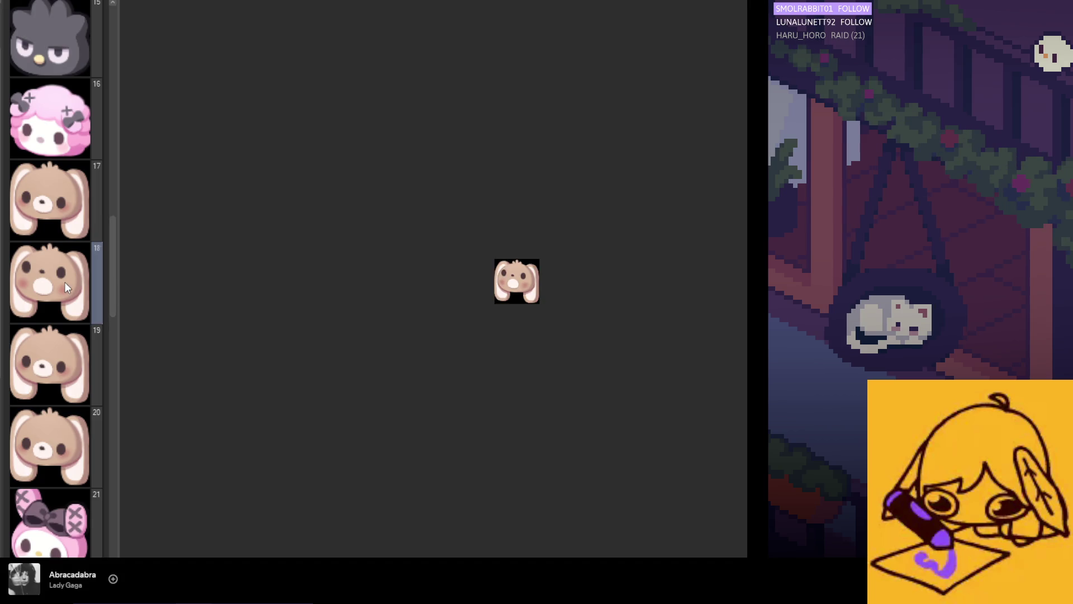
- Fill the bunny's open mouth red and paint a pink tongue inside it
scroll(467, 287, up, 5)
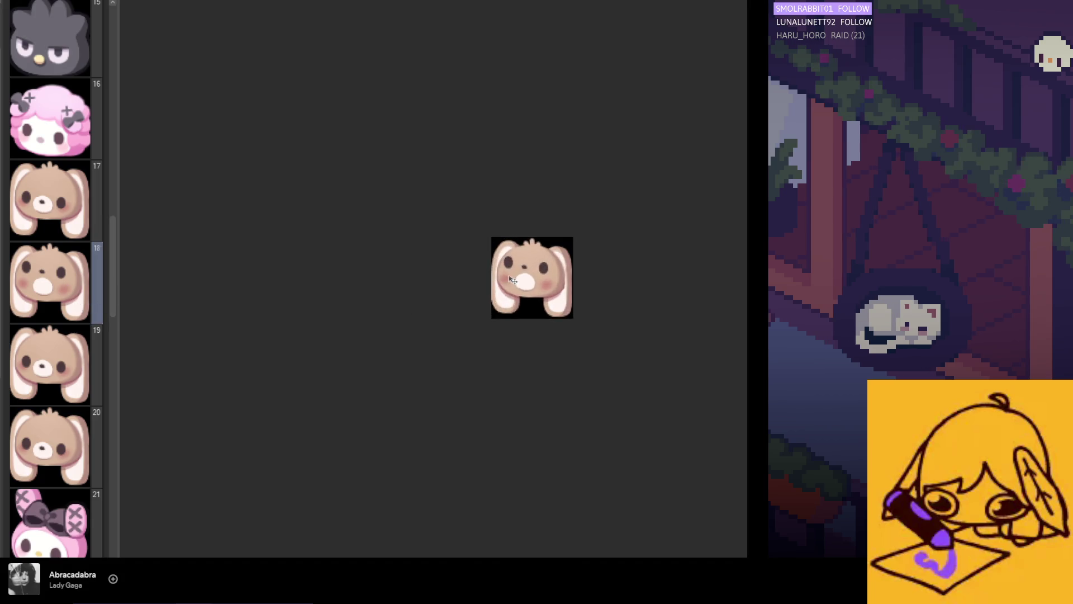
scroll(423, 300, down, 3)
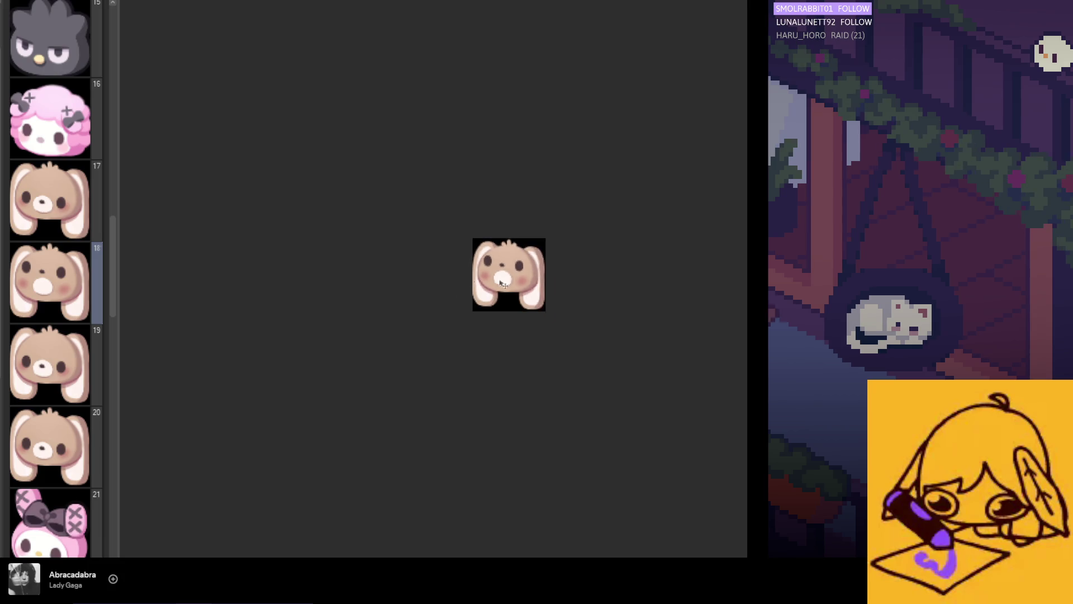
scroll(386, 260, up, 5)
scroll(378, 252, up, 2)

**Task details:** The lines from the one containing "scroll(467, 287, up, 5)" through the end of the data above are to be copied exactly, both ends included, and pictures are to be omitted.

**Output of the exercise:**
scroll(467, 287, up, 5)
scroll(423, 300, down, 3)
scroll(386, 260, up, 5)
scroll(378, 252, up, 2)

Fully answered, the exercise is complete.